In this case the bra was very odd. And very large. It had 3 inches of what looks like a doily hanging from the bottom. Not lace. A doily looking thing. I’m thinking the picture must’ve looked different when ordering.

Patty_Melt's avatar

No, that’s how I ordered it.
Did you have to tell everybody?

LuckyGuy's avatar

That is definitely more interesting than anything from Numrich.

canidmajor's avatar

@Patty_Melt PICS OR IT DIDN’T HAPPEN!!!

Crap. I really need to get out more.

Patty_Melt's avatar

@canidmajor, howya like me now?!?

canidmajor's avatar

Hahaha, Stop! You’re embarrassing @chyna! :-)

Patty_Melt's avatar

C’mon, @chyna, bring my package over. I’ll put on some tunes and we can dance around in doilies. :-D

chyna's avatar

I’m so glad I found the real owner of the doilies.

Strauss's avatar

Oh boy! It’s the Dancin’ Doilie Dollies!

Patty_Melt's avatar

And you thought this would be a simple question with a few straight forward answers.

canidmajor's avatar

I’m wondering if I could get the same effect with my grandmother’s old yellow antimacassers and some masking tape on my bra.

Patty_Melt's avatar

Try, we’ll see. You can come along and gyrate your little tushie too.

canidmajor's avatar

My tushy is magnificent, thankyouverymuch. My tushy generates its own gravity!
I might need more than a couple of those antimacassers.

Patty_Melt's avatar

Yay! Doilie party at my house!
@JLeslie, nudge nudge.

JLeslie's avatar

Why are you nudging me?

Patty_Melt's avatar

Gonna come to the doilie party?

Strauss's avatar

@Patty_Melt Did you just invited the whole tidepool? OK, but every body gotta wear doilies!

canidmajor's avatar

This has all the earmarks of a great 60s dance party! Let’s do it!

Patty_Melt's avatar

Everybody, get your doilies, your cocktails, and your favorite cds. Party at my place!
And, it is a wayyyy fun party. Everybody remember to GQ @chyna for getting it started.

JLeslie's avatar

I guess I’m coming. Can I wear my go-go boots?

canidmajor's avatar

Only if they are white patent leather! With tassels.

Patty_Melt's avatar

@JLeslie, I insist on it.
Oh, @canidmajor! Dallas Cowgirl boots!

JLeslie's avatar

Aren’t all go-go boots white patent?

Darth_Algar's avatar

I can’t imagine doing that. Over the years I’ve gotten a lot of packages meant for neighbors, and plenty of packages meant for me have ended up on the neighbor’s door, so as a rule I always check the package before I open it.

chyna's avatar

@Darth_Algar I will from now on.

Brian1946's avatar

@canidmajor

“This has all the earmarks of a great 60s dance party!”

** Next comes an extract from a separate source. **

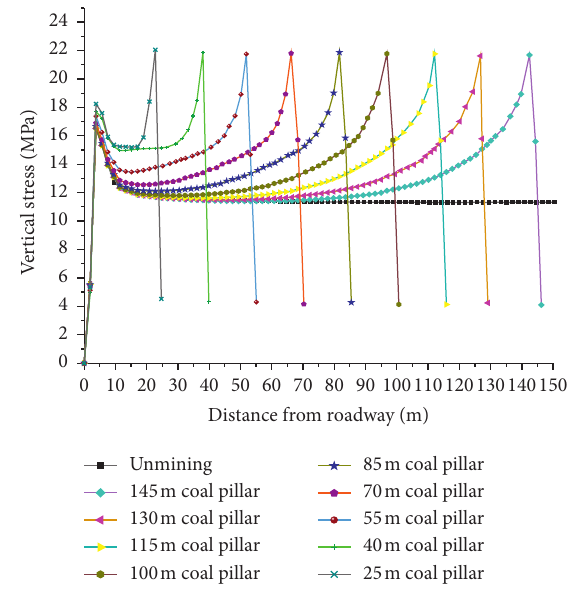
Figure 9: Stress curve with different widths of the coal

What song included lyrics that were something like, “We’ll dance the Twist, and the Hully Gully too!”?

I remember the Airplane described “White Rabbit” as a “psychedelic stomp”.

Patty_Melt's avatar

I can’t bring up any links. Somebody please crank the tunes!

Strauss's avatar

@JLeslie Go-go boots and doilies only!

andyclarke's avatar

Well that’s pretty embarrassing. If you can’t personally bring the package back, I think writing a note explaining the mishap would suffice. If the owner is your next door neighbor or something I guess sending it to them with a proper note is ok. It feel awkward returning it personally, knowing what’s inside the box….

JLeslie's avatar

I just want to say that I worked for underwear companies for a few years, and I was in department stores merchandising and selling, and we sold tons of thongs and pretty bras every day, and girl to girl I don’t think it’s embarrassing, it’s rather every day, unless maybe it was a color like red maybe then the indication is it’s more for sex than every day. Even then, I don’t think most women would care. I understand having a concern it might embarrass your neighbor, but I lean towards it probably wouldn’t.

chyna's avatar

Follow up: I put a note in the package saying I was sorry I had opened it without reading who it was addressed to and stuck it in the mailbox.

canidmajor's avatar

And if you get an invitation to a viewing??? ;-)

chyna's avatar

Declined!

MollyMcGuire's avatar

It has happened and I took it to my neighbor.